Similar information was re-submitted to the ATO headquarters from the Anti-Terrorist Center Headquarters of the Security Service of Ukraine on June 13, 2014 at 8:05 p.m., which was included in Section II “Information on Separatists’ Plans and Intentions ” as of 8 pm on June 13, 2014.

These certificates with information about the preparation for a terrorist act near the airport Lugansk to 21 hours the same day provided personally PERSON_64 for their processing, responding to a terrorist threat and organizing the cessation of activities or neutralization of the above illegal armed groups (formations).

In addition, on June 13, 2014, the above information on the terrorist threat around the Luhansk airfield, according to the table of urgent reports, is included in paragraph 4 of the intelligence report of Sector “A”, which at 17 o’clock in the afternoon. № 186/0310 / okp sent to the anti-terrorist operation headquarters, where PERSON_64 was immediately provided directly.

Also, on June 13, 2014, officers of the Main Department of the Ministry of Internal Affairs of Ukraine in Luhansk Oblast established the fact that enemy groups were stationed near Luhansk airfield, armed with MANPADS, and the ATO headquarters was informed by telegram the same day.

The information that two groups of militants armed with MANPADS intend to shoot down all aircraft during landing or takeoff from Luhansk airfield directly indicated the preparation of this terrorist act and threatened the implementation of the ATO leader’s plan of June 11, 2014 regarding the movement of transport aircraft consolidated company to the above-mentioned aerodrome, the lives of the personnel of this unit and members of the aircraft crews, the preservation of weapons, military equipment and other property ”

Conclusions:

Previous articles in the blog have already analyzed the approach of the European Court of Human Rights to such statements of public authorities and their significance for the concept of “fair and impartial court”.
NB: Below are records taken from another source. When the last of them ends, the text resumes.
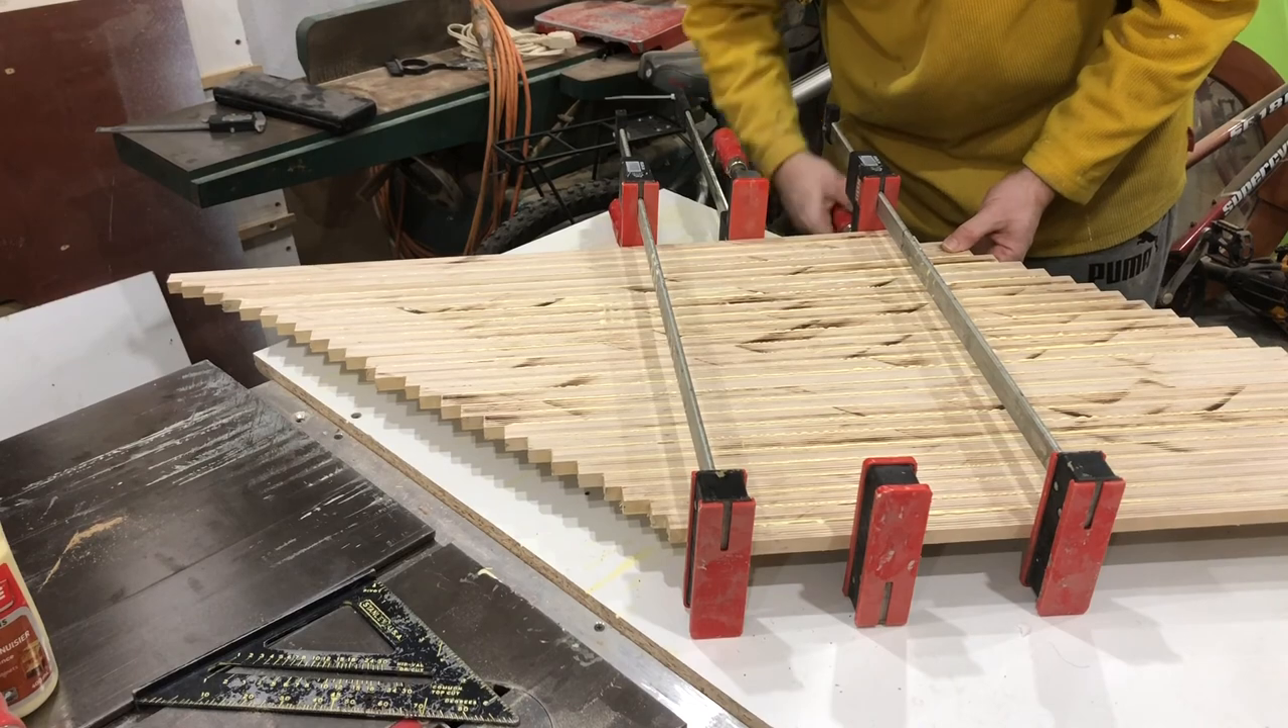And we can see now here, the panel is all glued up.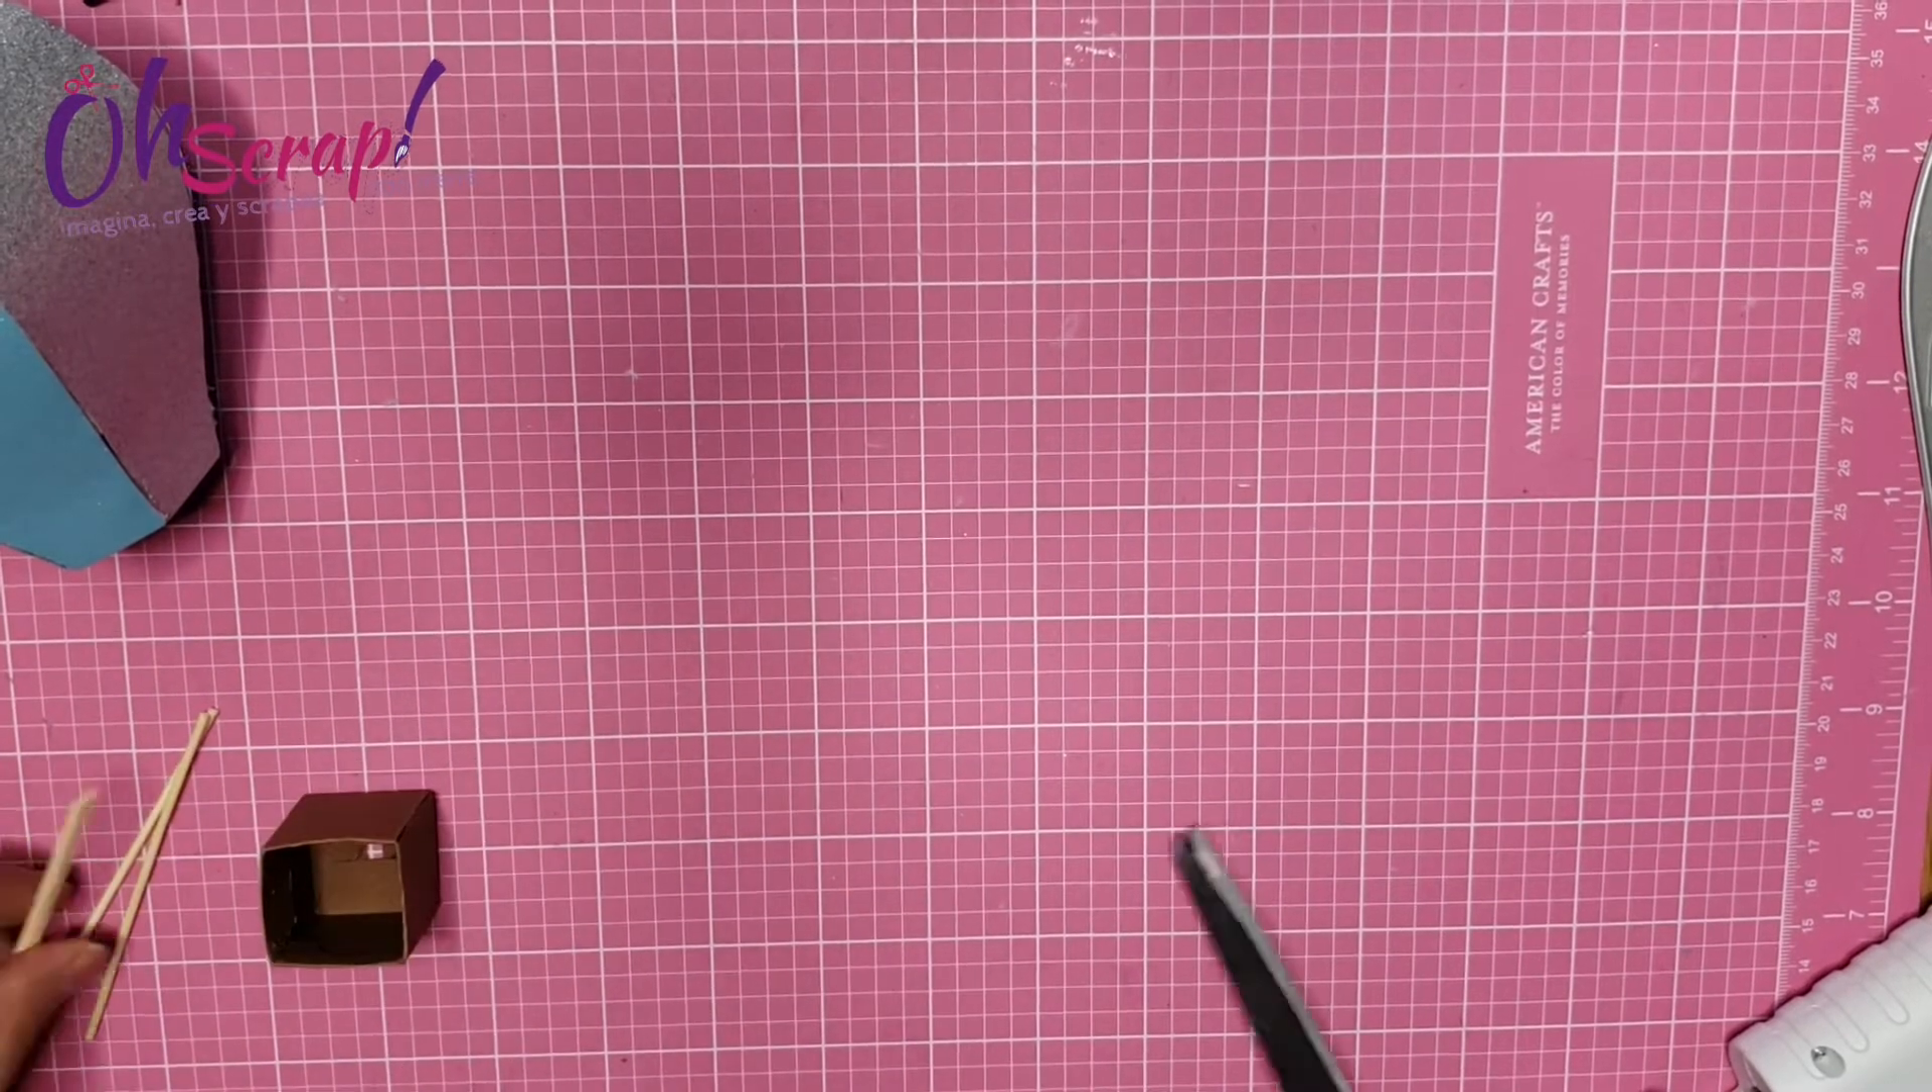Ahorita lo único que me falta es ponerle los palitos que sostienen la canastita con el globo.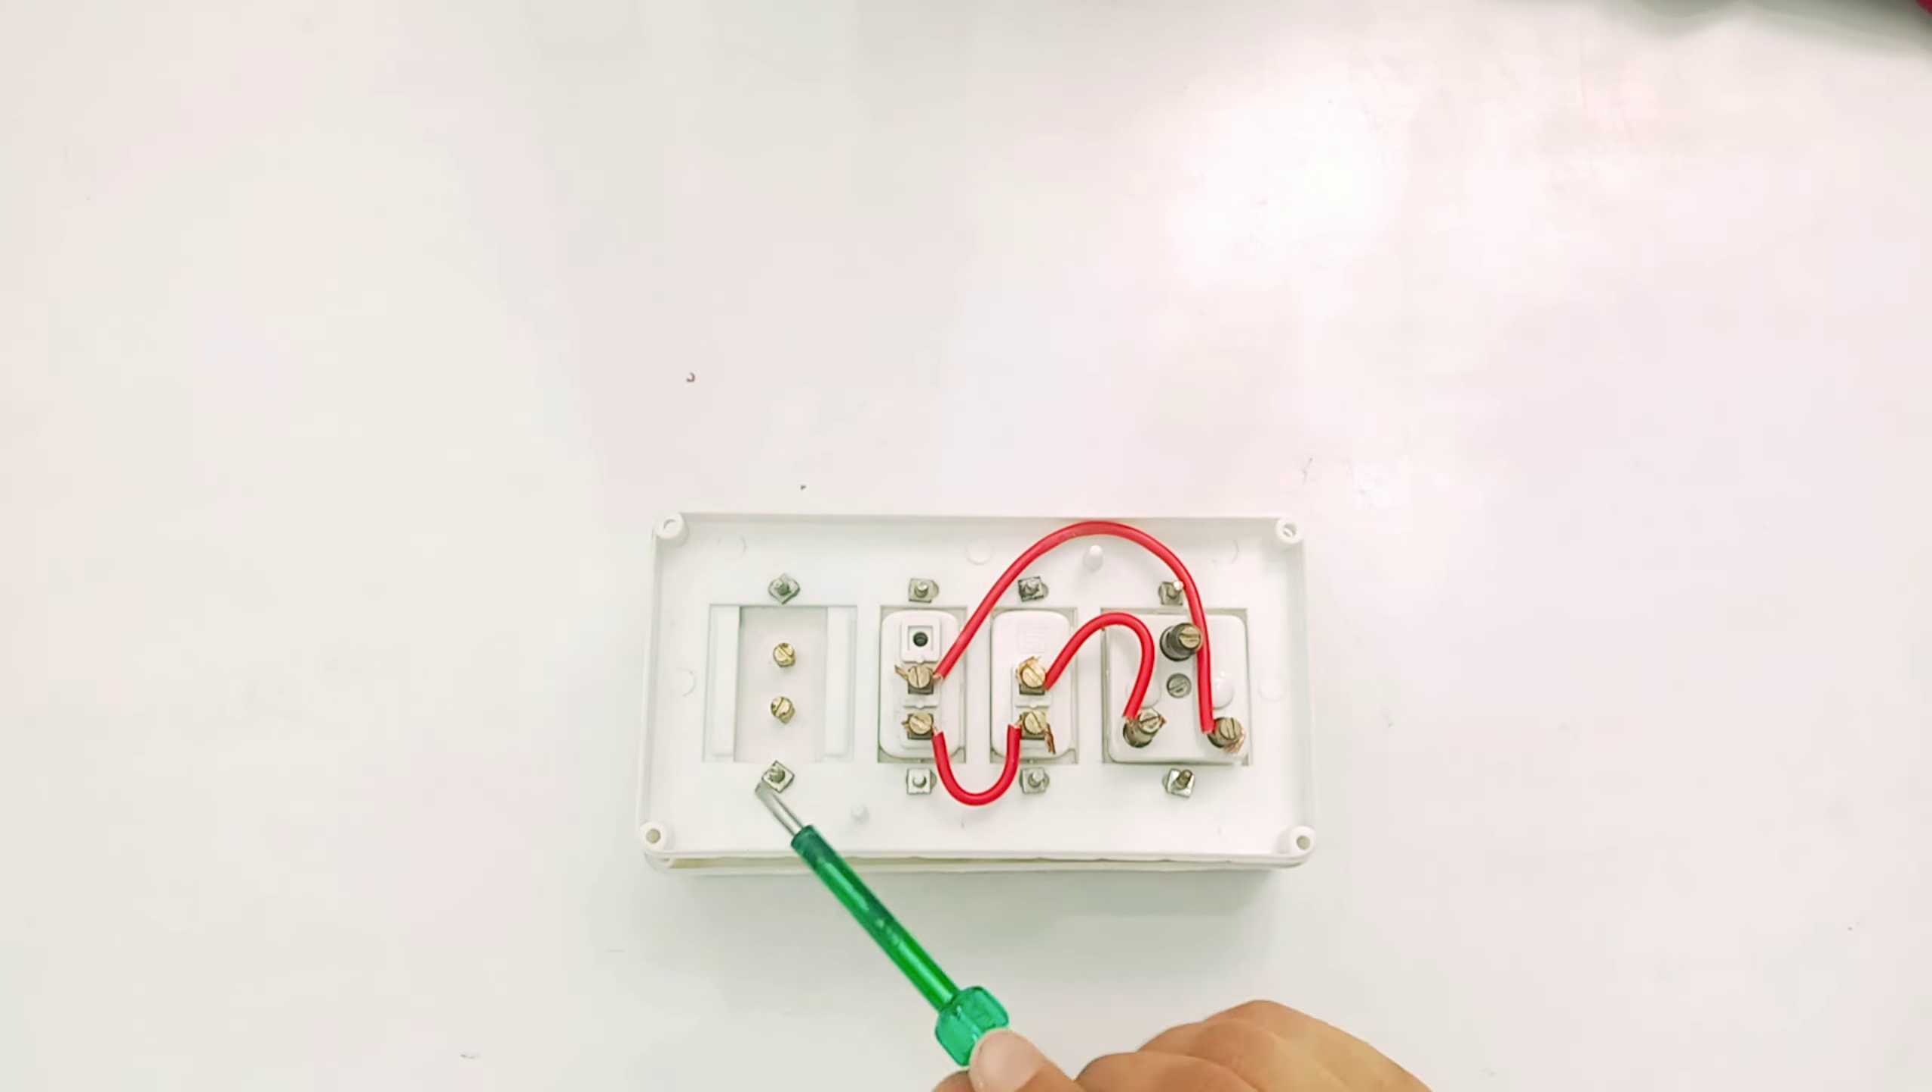तो guys इतने wiring हमारी हो गई है।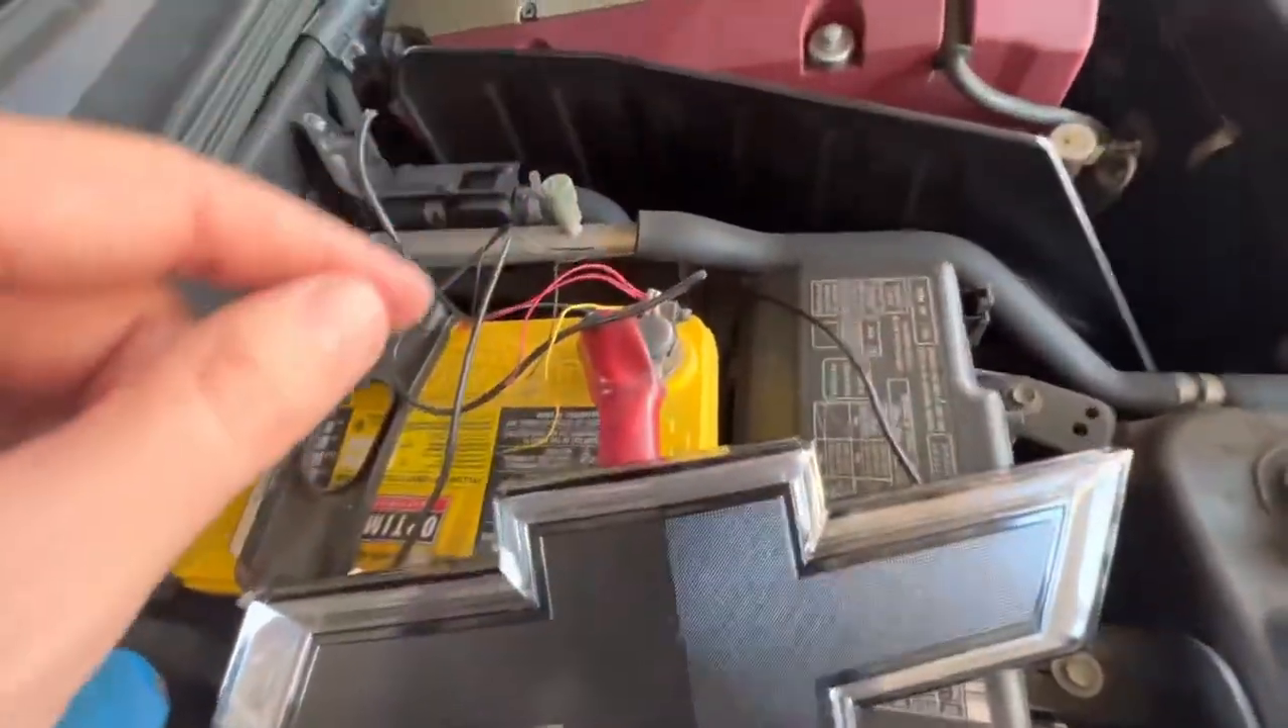So I've got the, uh, positive hooked up to the battery.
Thus, the ECtHR has repeatedly stated similar and similar findings: “The Court reiterates that the principle of the presumption of innocence is an aspect of the right to a fair trial. This principle not only prohibits premature expression by the court itself that a person , “accused of committing a crime”, is guilty, while it has not yet been proven in accordance with the law, but also applies to statements made by other government officials in ongoing criminal proceedings and which incite the public to think about the guilt of the suspect and determine in advance the assessment of the facts by the competent judicial authority (see the findings of the relevant case-law of the Court, for example, in Khuzhin and Others v. Russia, no. In this connection, the Court emphasized the importance of public officials choosing their words in publishing their statements before the trial. ”

The impartiality of the court is inevitably distorted by the pressure of statements by high-ranking officials who have the power to influence the appointment and dismissal of persons hearing the case.

Moreover, how should a public prosecutor feel – a prosecutor who supports the public prosecution in such a case. It is logical that he asks himself the question of rejecting the appeal, the accusation, the aggressiveness of the case as such. A separate issue is that the prosecutor has a head, who vertically depends largely on the Attorney General, who is directly dependent on the presidential administration.

How fair are such public statements against victims, who have the right to an impartial trial that should not be subject to pressure from the president and the defense minister.

However, it is also seen that the information explosion caused by the above public statements should have positive consequences, as it has led to an incredible scale of public discourse in society. And society, in turn, is a very clear indicator of the mood for public authorities and a vivid reminder of the existence of Art. 6 of the Constitution of Ukraine “State power in Ukraine is exercised on the basis of its division into legislative, executive and judicial.”, Which clearly shows that outside the competence and line of division, one branch of government should not and has no right to influence another.